* _REQUIRED WORK_
• 1. Translate into Spanish this sentence from the FLINK-27820 issue notice: "You are viewing a plain text version of this content."
• 2. Reproduce the stretch of the FLINK-27820 issue notice from "The operator currently" through "status) job submission.".

You are viewing a plain text version of this content. The canonical link for it is here.

Posted to issues@flink.apache.org by "Gyula Fora (Jira)" <ji...@apache.org> on 2022/05/27 13:12:00 UTC

[jira] [Created] (FLINK-27820) Handle Upgrade/Deployment errors gracefully

Gyula Fora created FLINK-27820:
----------------------------------

             Summary: Handle Upgrade/Deployment errors gracefully
                 Key: FLINK-27820
                 URL: https://issues.apache.org/jira/browse/FLINK-27820
             Project: Flink
          Issue Type: Improvement
          Components: Kubernetes Operator
    Affects Versions: kubernetes-operator-1.0.0
            Reporter: Gyula Fora
            Assignee: Gyula Fora
             Fix For: kubernetes-operator-1.1.0


The operator currently cannot gracefully handle the cases when there is a failure during (or directly after & and before updating the status) job submission.

* _DATA_
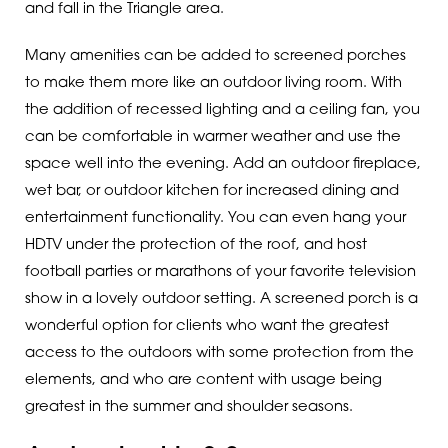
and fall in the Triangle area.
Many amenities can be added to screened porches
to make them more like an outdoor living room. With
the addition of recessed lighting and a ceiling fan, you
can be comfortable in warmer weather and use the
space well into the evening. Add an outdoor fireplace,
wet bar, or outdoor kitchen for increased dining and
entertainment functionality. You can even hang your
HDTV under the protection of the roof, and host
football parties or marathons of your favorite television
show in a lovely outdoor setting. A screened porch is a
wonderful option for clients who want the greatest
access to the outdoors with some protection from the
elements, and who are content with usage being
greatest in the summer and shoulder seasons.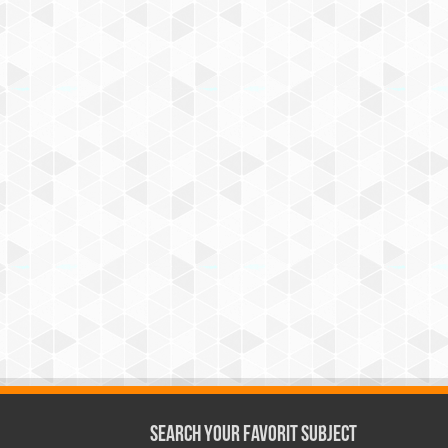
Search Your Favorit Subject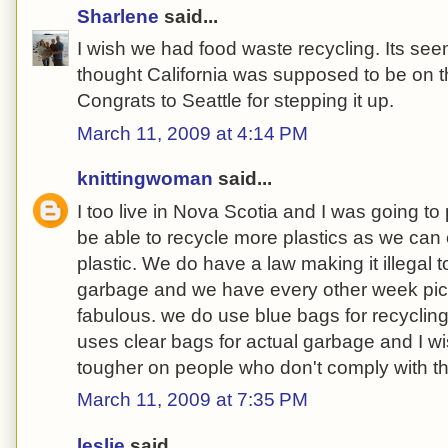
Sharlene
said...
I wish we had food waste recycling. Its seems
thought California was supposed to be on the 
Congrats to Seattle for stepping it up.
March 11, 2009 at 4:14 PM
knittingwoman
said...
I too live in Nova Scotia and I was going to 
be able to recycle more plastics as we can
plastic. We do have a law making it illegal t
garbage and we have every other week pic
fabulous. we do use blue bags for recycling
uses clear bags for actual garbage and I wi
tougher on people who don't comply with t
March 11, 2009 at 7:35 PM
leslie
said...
---
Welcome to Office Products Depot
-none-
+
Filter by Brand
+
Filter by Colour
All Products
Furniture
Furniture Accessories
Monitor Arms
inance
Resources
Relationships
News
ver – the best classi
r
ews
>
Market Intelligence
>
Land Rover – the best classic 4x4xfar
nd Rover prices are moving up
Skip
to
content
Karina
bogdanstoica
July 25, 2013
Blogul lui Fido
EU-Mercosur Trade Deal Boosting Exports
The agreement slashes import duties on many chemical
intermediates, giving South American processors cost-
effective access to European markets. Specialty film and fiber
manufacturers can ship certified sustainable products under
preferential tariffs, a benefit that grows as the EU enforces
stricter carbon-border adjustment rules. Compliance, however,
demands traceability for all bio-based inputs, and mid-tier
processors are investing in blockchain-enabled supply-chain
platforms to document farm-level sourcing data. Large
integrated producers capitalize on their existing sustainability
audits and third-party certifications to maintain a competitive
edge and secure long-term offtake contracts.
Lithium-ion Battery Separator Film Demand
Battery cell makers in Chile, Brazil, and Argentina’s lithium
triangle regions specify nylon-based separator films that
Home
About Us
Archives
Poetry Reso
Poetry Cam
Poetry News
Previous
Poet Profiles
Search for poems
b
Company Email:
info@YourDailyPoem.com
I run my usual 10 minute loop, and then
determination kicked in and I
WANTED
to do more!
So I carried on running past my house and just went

* _RESULTS FOR THE EXERCISE_
• 1. Está viendo una versión en texto sin formato de este contenido.

• 2.
The operator currently cannot gracefully handle the cases when there is a failure during (or directly after & and before updating the status) job submission.